"Sorgina", la sorcière (Elgar N° 583 MAI/JUIN 2017)
Depuis la dramatique croisade de Pierre de Lancres au Labourd en 1608, suivie par les investigations menées notamment à Zurragamurdi et à Urdax (Navarre) par Alonso de Salazar Frias (surnommé "l'Avocat des Sorcières"), qui avait conclu à des règlements de compte et des malveillances, la sorcellerie a longtemps été un sujet très important au Nord comme au Sud du Pays basque. Ceci nous mène à une des étymologies les plus probables pour le mot "sorgina", qui désigne en basque la sorcière.

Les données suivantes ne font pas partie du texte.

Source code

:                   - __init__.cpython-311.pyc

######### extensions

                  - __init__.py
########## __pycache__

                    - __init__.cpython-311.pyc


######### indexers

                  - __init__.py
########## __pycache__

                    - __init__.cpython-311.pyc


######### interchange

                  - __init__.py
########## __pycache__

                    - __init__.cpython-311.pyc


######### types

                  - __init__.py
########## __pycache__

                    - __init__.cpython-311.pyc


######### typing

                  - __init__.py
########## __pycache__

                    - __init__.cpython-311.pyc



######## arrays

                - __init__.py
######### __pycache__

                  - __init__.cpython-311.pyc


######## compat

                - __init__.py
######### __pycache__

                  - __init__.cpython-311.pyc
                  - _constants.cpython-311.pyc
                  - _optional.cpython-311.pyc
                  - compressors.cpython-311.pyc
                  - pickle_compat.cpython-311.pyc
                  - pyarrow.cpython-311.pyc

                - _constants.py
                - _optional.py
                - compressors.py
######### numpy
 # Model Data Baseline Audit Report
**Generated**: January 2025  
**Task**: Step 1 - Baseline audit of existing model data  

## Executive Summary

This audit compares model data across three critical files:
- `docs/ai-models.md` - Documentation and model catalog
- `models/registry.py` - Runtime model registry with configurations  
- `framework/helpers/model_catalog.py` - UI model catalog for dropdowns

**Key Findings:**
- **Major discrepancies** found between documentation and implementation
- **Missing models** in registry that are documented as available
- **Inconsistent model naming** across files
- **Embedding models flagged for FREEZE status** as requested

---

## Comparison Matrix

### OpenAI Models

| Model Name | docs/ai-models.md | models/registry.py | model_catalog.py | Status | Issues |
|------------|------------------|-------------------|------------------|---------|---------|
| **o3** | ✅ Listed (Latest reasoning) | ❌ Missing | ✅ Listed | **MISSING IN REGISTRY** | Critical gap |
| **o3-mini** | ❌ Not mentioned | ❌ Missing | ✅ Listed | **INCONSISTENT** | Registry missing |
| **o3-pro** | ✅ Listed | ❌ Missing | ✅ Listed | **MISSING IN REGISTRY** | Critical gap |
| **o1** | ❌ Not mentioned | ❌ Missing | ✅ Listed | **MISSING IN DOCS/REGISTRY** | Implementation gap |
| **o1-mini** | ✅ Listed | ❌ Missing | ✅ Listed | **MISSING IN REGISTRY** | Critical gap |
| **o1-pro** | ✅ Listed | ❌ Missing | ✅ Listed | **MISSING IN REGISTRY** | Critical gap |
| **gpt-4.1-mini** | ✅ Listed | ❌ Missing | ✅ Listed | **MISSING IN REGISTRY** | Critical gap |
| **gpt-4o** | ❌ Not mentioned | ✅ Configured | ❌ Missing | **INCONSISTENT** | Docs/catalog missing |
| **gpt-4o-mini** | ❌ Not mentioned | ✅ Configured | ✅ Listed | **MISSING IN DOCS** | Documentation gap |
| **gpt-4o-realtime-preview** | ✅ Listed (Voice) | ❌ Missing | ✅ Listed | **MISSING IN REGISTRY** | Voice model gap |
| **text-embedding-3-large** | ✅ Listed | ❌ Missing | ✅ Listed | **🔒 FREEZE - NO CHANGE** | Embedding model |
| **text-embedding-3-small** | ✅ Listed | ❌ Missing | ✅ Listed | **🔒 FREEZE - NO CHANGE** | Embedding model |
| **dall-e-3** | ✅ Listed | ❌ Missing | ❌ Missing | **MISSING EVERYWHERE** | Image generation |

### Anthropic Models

Loin des chapeaux pointus et des balais volants, le mot "sorgin" viendrait ainsi de la racine "sor", qui désigne la naissance ou la création, et le verbe "egin", qui signifie "faire". Littéralement, la sorgina "faisait les naissances" et était donc avant tout une sage-femme.
Néanmoins le souvenir maléfique des "sorginak" a perdu dans beaucoup de mots basques er même des noms propres. Vu la taille des pierres utilisées, le dolmen de Sorginetxe, en Alava, ne peut être à la base qu'une maison de "sorcière". La toxicité de la belladone, contenant de l'atropine, l'a très tôt assimilé à la magie noire et elle est d'ailleurs nommée "sorgin-belarra" en basque (littéralement "l'herbe sorcière").
Une dernière étymologie est étonnante: celle du mot "sorginorratza", qui désigne en basque la libellule. Ce mot est dérivé de "sorgin" et "orratza", qui signifie "aiguille". la silhouette effilée du corps de la libellule est certainement à l'origine de cette étymologie optique et imagée.